Un autre pays européen misant sur l’Afrique pour ses besoins en gaz est l’Espagne, qui importe une bonne partie de son gaz de l’Algérie, du Nigeria, de la Guinée équatoriale et de l’Angola, même si elle dépend plus aujourd’hui des importations de gaz de schiste américain.
Si les pays européens se tournent aujourd’hui vers l’Afrique, c’est que les perspectives de production semblent très prometteuses au niveau du continent. Parmi les meilleures, figure le Mozambique dont d’autres grands gisements offshores seront mis en exploitation à l’horizon 2026. Le président italien Sergio Mattarella s’est d’ailleurs rendu début juillet à Maputo pour y rencontrer son homologue Filipe Nyusi, pour des discussions centrées sur l’exploitation et la fourniture en gaz.
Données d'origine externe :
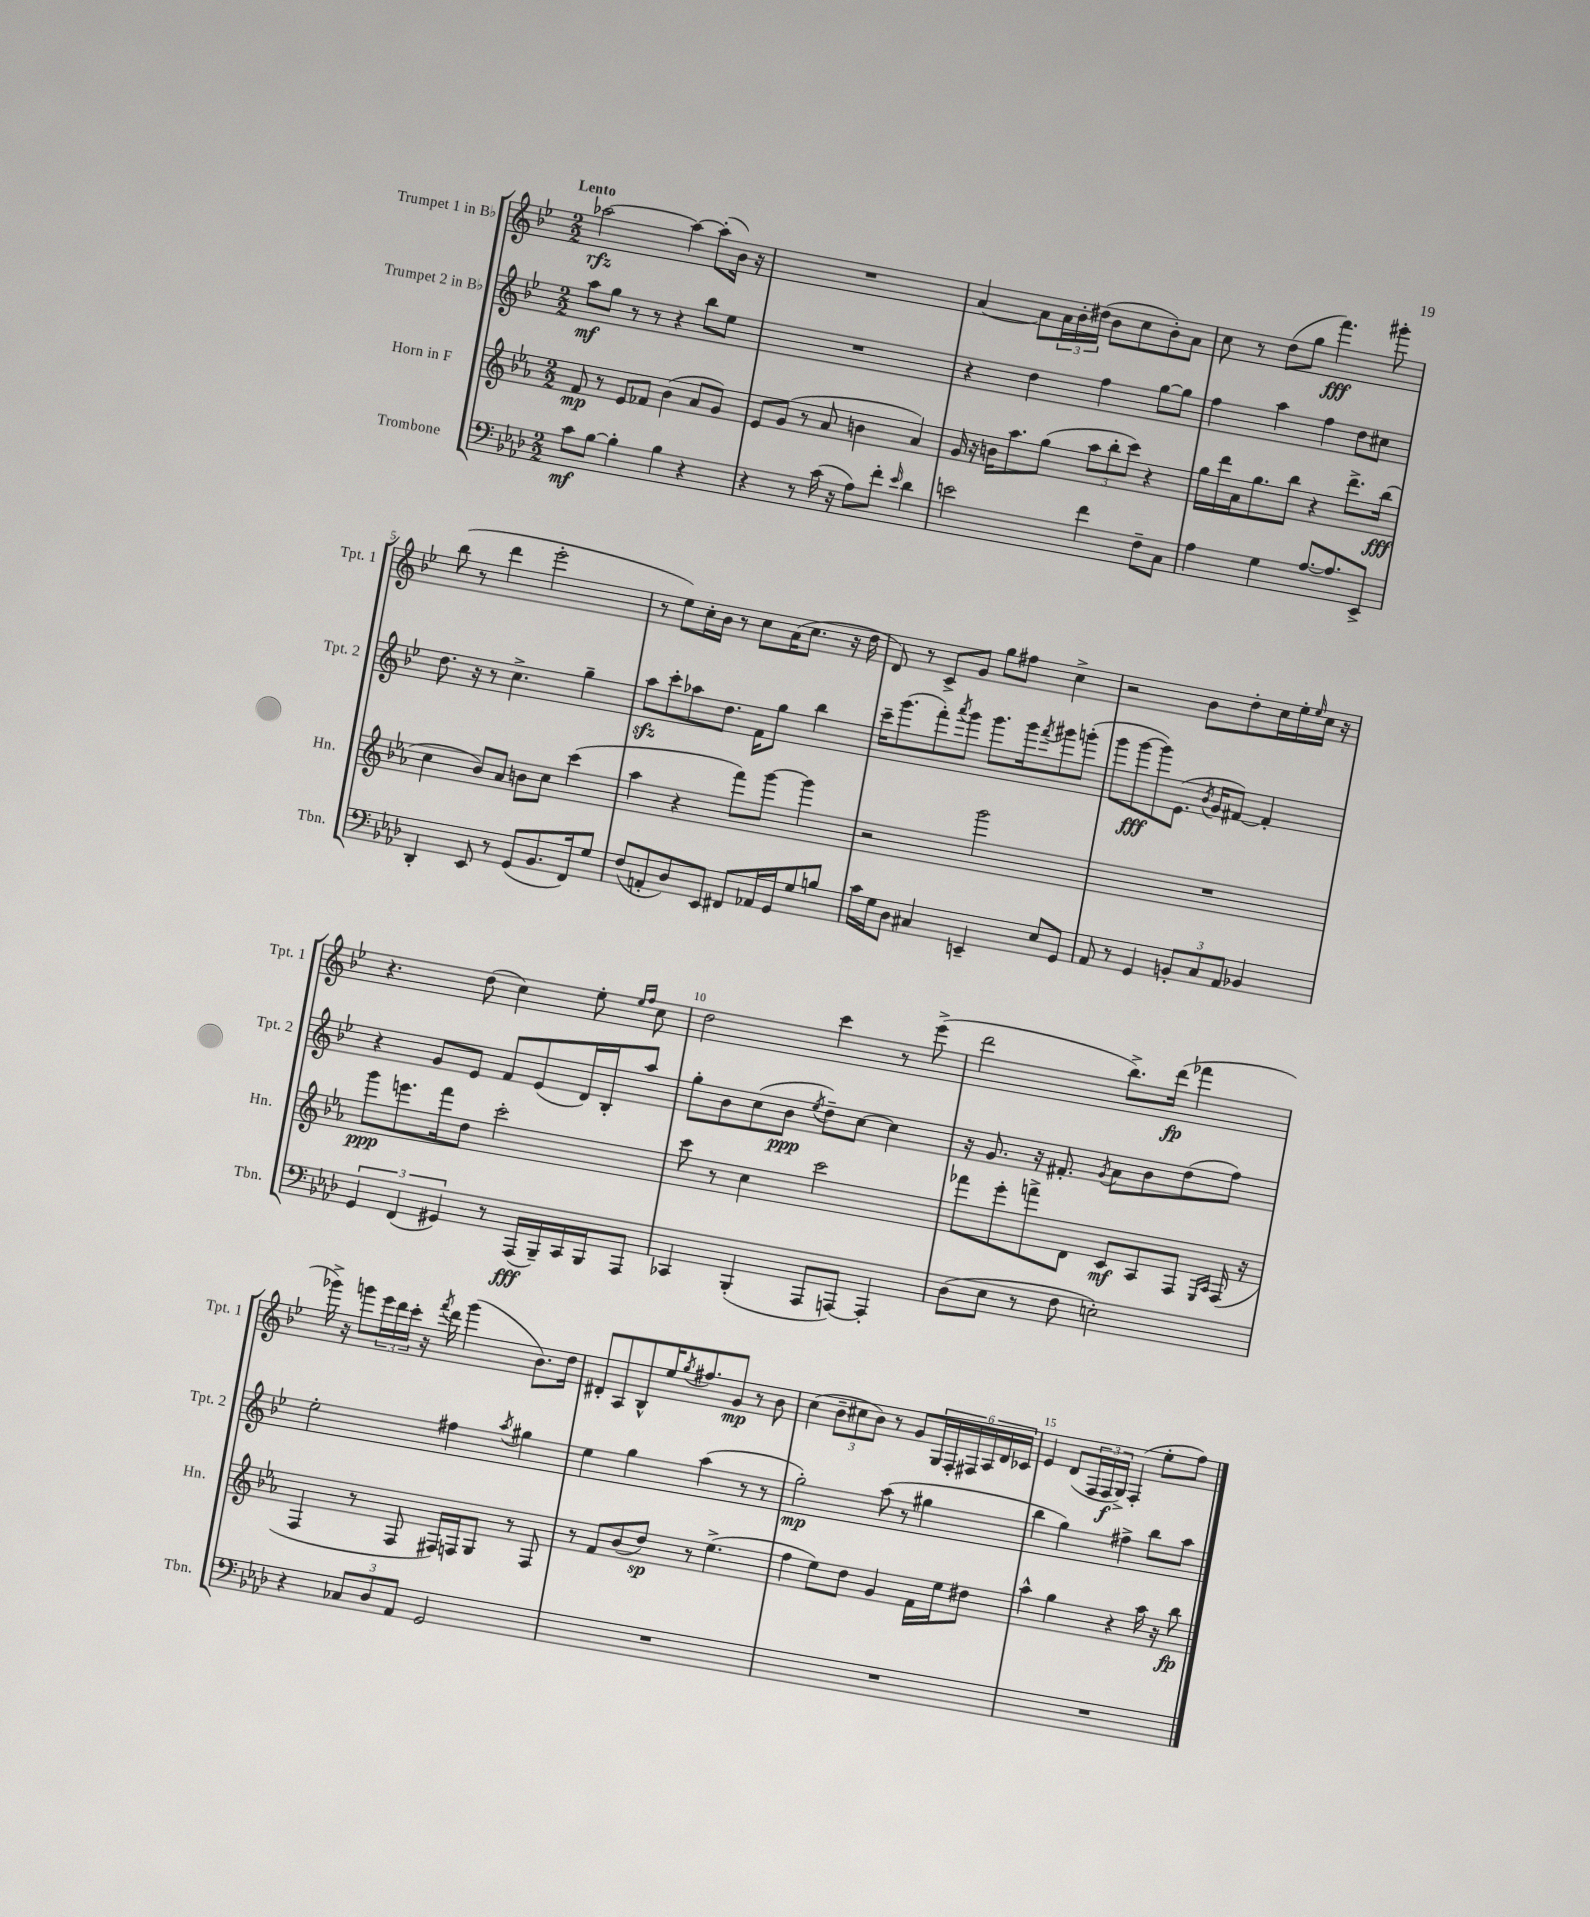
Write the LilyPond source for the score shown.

<<
\new StaffGroup <<
\new Staff = "s0" \with { instrumentName = "Trumpet 1 in Bb" shortInstrumentName = "Tpt. 1" } {
    \clef treble \key bes \major \numericTimeSignature \time 2/2 \tempo "Lento"
    aes''2~\rfz aes''4~ aes''8-.( bes'16) r16 |
    R1 |
    a'4~ a'8 \tuplet 3/2 { a'16 bes'16-. dis''16( } bes'8 c''8 bes'8-.) a'8 |
    c''8 r8 d''8( g''8 f'''4.\fff) gis'''8-. |
    bes''8( r8 d'''4 ees'''2-. |
    r8 ees''8) c''16-. bes'16 r8 c''8 a'16( c''8. r16 d''16 |
    d'8) r8 c'8-> g'8 g''8 fis''8 c''4-> |
    r2 bes'8 d''8-. c''16 ees''16-. \grace { ees''16 } c''16 r16 |
    r4. d''8( c''4) ees''8-. \grace { ees''16 f''16 } c''8 |
    d''2 c'''4 r8 ees'''8->( |
    d'''2 bes''8.->) d'''16\fp( fes'''4 |
    ges'''16->) r16 g'''8 \tuplet 3/2 { ees'''16 d'''16 c'''16-. } r16 \acciaccatura { f'''8 } d'''16 g'''4( bes'8.) d''16 |
    dis'8-. a8 bes8-^ ees''16 \acciaccatura { g''8 } fis''8. g'8\mp r8 bes'8 |
    c''4( \tuplet 3/2 { bes'8-- cis''8 bes'8) } r8 g'8 \tuplet 6/4 { g16 f16-. fis16 a16 d'16 ces'16 } |
    ees'4 d'8( \tuplet 3/2 { f16 f16\f g16->) } f4-.( ees''8-. f''8) \bar "|." |
}
\new Staff = "s1" \with { instrumentName = "Trumpet 2 in Bb" shortInstrumentName = "Tpt. 2" } {
    \clef treble \key bes \major \numericTimeSignature \time 2/2
    a''8\mf g''8 r8 r8 r4 bes''8 ees''8 |
    R1 |
    r4 d''4 f''4 g''8~ g''8 |
    f''4 a''4 f''4 d''8 cis''8 |
    d''8. r16 r8 c''4.-> g''4-- |
    a''8\sfz c'''8-. aes''8 d''8. f'16 g''8 bes''4 |
    c'''16-- g'''8.( f'''8-.) \acciaccatura { a'''8 } g'''8 g'''8. g'''16 \acciaccatura { f'''8 } gis'''8 g'''8-.( |
    g'''8 g'''8~\fff g'''8) ees'8.( \acciaccatura { bes'8 } g'16 fis'8~) fis'4-. |
    r4 g'8 ees'8 f'8 ees'8( d'16) bes16-. a''8 |
    g''8-. bes'8 c''8( bes'8\ppp \acciaccatura { ees''8 } d''8--) c''8~ c''4 |
    r16 g'8. r16 fis'8.-. \acciaccatura { g'8 } a'8 bes'8 d''8( f''8) |
    ees''2-. fis''4 \acciaccatura { a''8 } gis''4 |
    ees''4 g''4 a''4( r8 r8 |
    g''2-.\mp) a''8( r8 gis''4 |
    bes''4 g''4) fis''4-> bes''8 a''8 \bar "|." |
}
\new Staff = "s2" \with { instrumentName = "Horn in F" shortInstrumentName = "Hn." } {
    \clef treble \key ees \major \numericTimeSignature \time 2/2
    f'8\mp r8 ees'8 fes'8 bes'4( aes'8 g'8) |
    ees'8 g'8( r8 aes'8 b'4 aes'4) |
    g'16 r16 b'16 aes''8. g''8( \tuplet 3/2 { aes''8 bes''8-. c'''8) } r4 |
    g''16 d'''16 aes'16 g''8. bes''8 r4 d'''8.-> bes''16\fff( |
    c''4 bes'8) aes'8 b'8 c''8 c'''4( |
    aes''4 r4 f'''8) g'''8~ g'''4 |
    r2 g'''2 |
    R1 |
    g'''8\ppp e'''8. f'''16 d''8 c'''2-. |
    c'''8 r8 c''4 c'''2 |
    fes'''8 ees'''8-. f'''8-> d'8 c'8\mf aes8 f8 \grace { ees16 aes16 } f16( r16 |
    f4 r8 f8 fis16) f16 g8 r8 f8 |
    r8 f'8 bes'8( d''8\sp) r8 ees''4.->( |
    f''4 ees''8) d''8 g'4 f'16 ees''16 dis''8 |
    aes''4-^ g''4 r4 aes''16 r16 bes''8\fp \bar "|." |
}
\new Staff = "s3" \with { instrumentName = "Trombone" shortInstrumentName = "Tbn." } {
    \clef bass \key aes \major \numericTimeSignature \time 2/2
    c'8\mf bes8~ bes4-. bes4 r4 |
    r4 r8 c'16( r16 aes8) f'8-. \grace { ees'16 } des'4 |
    e'2 f'4 f8-- c8 |
    aes4 g4 aes8.~ aes8. ees,8-> |
    des,4-. ees,8 r8 g,8( bes,8. f,16) g8 |
    f8( a,8-. des8) ees,8 fis,8 aes,16 g,16 g8 b8 |
    c'16 g16 des8 cis4 e,4-- ees8 g,8 |
    aes,8 r8 g,4 \tuplet 3/2 { b,8-. c8 aes,8 } bes,4 |
    \tuplet 3/2 { g,4 f,4( gis,4) } r8 aes,,16\fff( bes,,16--) c,16 bes,,16 aes,,8 |
    ces,4 bes,,4-.( aes,,8 a,,8~) a,,4-. |
    des8( ees8 r8 f8 e2-.) |
    r4 \tuplet 3/2 { ces8 des8 aes,8 } g,2 |
    R1 |
    R1 |
    R1 \bar "|." |
}
>>
>>
\layout { \context { \Score \override BarNumber.break-visibility = ##(#f #t #t) barNumberVisibility = #(every-nth-bar-number-visible 5) } }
Outre le Mozambique, le Nigeria aussi est un producteur de gaz en plein essor. Bien que figurant dans le top 10 des pays disposant des plus grandes réserves de gaz du monde, le Nigeria n’a jusqu’à présent pas exploité à fond son potentiel gazier. Avec des réserves estimées à 5.300 milliards de mètres cubes de gaz, le pays pourrait dans les années à venir devenir un important livreur de gaz au marché européen, surtout si le gazoduc transsaharien et le gazoduc Nigeria-Maroc venaient à voir le jour.